Cio-Cio-San è una vera eroina tragica: una quindicenne strappata all’«età dei giuochi» che accetta un costume sociale del suo tempo (il matrimonio con uno straniero), ai suoi occhi l’unico possibile riscatto dalla povertà e dalla professione infamante della geisha (questa è la sua hamartia, l’errore che mette in moto l’azione); la sua cieca e orgogliosa perseveranza nel credere di essere la moglie dell’americano nonostante tutti gli avvertimenti ricevuti è la sua hybris, rapidamente demolita dal palesarsi della legge eterna di ogni tragedia: chi ha turbato l’ordine sociale, come Cio-Cio-San ha fatto innamorandosi di un uomo di cui doveva essere solo uno svago, deve ristabilirlo col proprio sacrificio.
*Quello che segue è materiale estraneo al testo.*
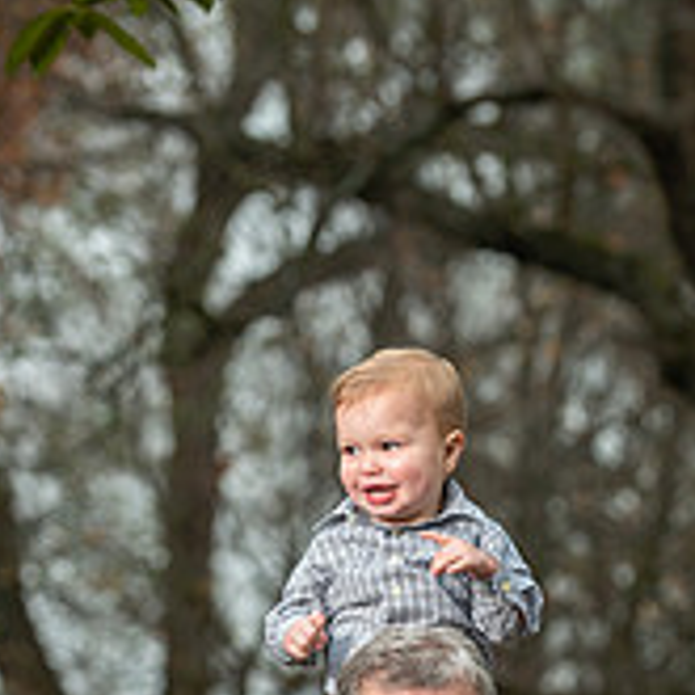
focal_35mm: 289
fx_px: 6565
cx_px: 535
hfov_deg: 6.1
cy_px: 809
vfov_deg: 6.0
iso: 200
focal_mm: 125
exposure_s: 1/125
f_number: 4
Esattamente come accadeva mezzo secolo prima alla Violetta di Verdi.

 

 

Il direttore Chailly, che ha debuttato nel 1974 a Chicago proprio con la Butterfly, profonde ogni suo sforzo per rendere merito, con precisione e stupefacente ricchezza coloristica, a una partitura anfibia, allo stesso tempo complessa e facilmente banalizzabile: da un lato il duplice mondo sonoro “reale” del Giappone (ostinati armonici che citano all’occasione canti locali) e degli Stati uniti (il melodismo dell’opera italiana), dall’altro la costruzione leitmotivica del mondo interiore di Cio-Cio-San, fatta di astrazioni e ossessioni; da un lato dunque l’esotismo fin de siècle, dall’altro le modulazioni tematiche wagneriane. Tutto risolto in un’architettura limpida e screziata.

 

 

Il regista Alvis  Hermanis, coautore anche delle suggestive scenografie a strati con Leila Fteita, fa una scelta forte, sebbene non nuova: copre e circonda Cio-Cio-San, interpretata dal soprano Maria José Siri, che si disimpegna egregiamente con voce omogenea e fraseggio variato e intenso, della gestualità del teatro Kabuki, dando corpo agli spettri dell’anima solo adombrati dalla voce del personaggio.

 

 

Eccellente sia vocalmente che scenicamente anche Bryan Hymel nel ruolo impervio dell’infame Pinkerton. Notevoli anche i comprimari e il coro, come sempre magistralmente diretto da Bruno Casoni.